The Megacam Project is a collaborative project for deep, wide-field imaging at the CFHT. We will process approximately five terabytes of data, so we need a much faster Internet just to maintain status quo. When this begins, we will have to carry tapes again, something I thought we had left in the past.

So the ways in which data archiving will really transform astronomy is that astronomers will become consumers of data rather than producers. Right now observation astronomers spend a lot of their time writing proposals to get to go use the telescope, make the observations, and then come back and process that data. That will change gradually. Of course, traveling to the telescope will never go away entirely, and, in fact, it shouldn't.

It comes back to that issue of soul--sitting in that office processing data you can forget what you're looking at. But it really reinvigorates you to go to a mountaintop in the Atacama Desert in Chile, and the only thing you can see is one light on the Pan American Highway. And the Milky Way is so bright, it throws a shadow on the ground. Then you remember. The real heart of the matter is this great mystery we are trying to unravel, and seeing it really is an invigorating process. So we shouldn't just be information managers. We have a soul, and we have to maintain it.

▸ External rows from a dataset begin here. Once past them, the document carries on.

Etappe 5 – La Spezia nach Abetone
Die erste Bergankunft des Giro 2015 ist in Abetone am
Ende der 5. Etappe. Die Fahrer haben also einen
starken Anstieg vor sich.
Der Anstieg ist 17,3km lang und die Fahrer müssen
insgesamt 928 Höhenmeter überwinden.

However, data archiving will give astronomers unprecedented access to a really wide range of observations. It already has, but the fact is the contents of these data archives are only now becoming a critical mass, and links between all these different archives are really magnificent. Ultimately, we want to be able to observe the whole sky virtually. But that doesn't mean the end of observation, because we will always develop better instrumentation, with higher resolution in spacial and energy terms.

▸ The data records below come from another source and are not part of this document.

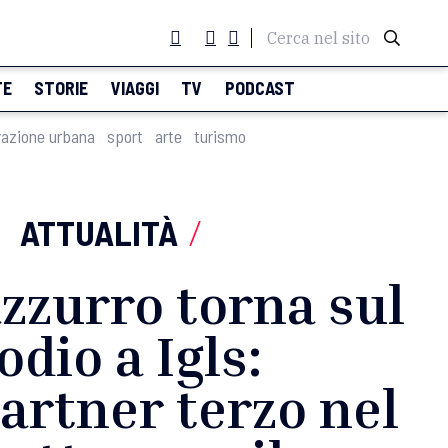
Cerca nel sito
TE
STORIE
VIAGGI
TV
PODCAST
razione urbana
sport
arte
turismo
ATTUALITÀ
/
azzurro torna sul
odio a Igls:
rtner terzo nel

Data mining is kind of adding a top layer to this whole archival process. It is really necessary. You can't manually go and search all these databases. Right now you type in one thing at a time, you search one database at a time, and it's very inefficient. Astronomers are bad researchers. Their most salient characteristic is that they are always busy, and they won't do things that take a long time. So this data mining layer helps us interface with databases that are way too big to deal with in any kind of manageable way. We can construct a query that will decide which databases and which literature sources should be accessed and what processing should be done. That can't be done manually.

When I started thinking about this, I asked myself, "What is the next revolution?" But I don't think there is a next one, not for a little while anyway. It's really a process of evolution. There are great ideas in the data astronomy archiving business. Everything you can think of doing you can find a seed of somewhere. But we are really short on manpower to write software that works well on the Internet. The challenge is to take all these seeds, put them together, and have complete integration that will enable us to have transparent cross-archive access to data and to the data mining tools that allow us to make sense of the information that is being archived.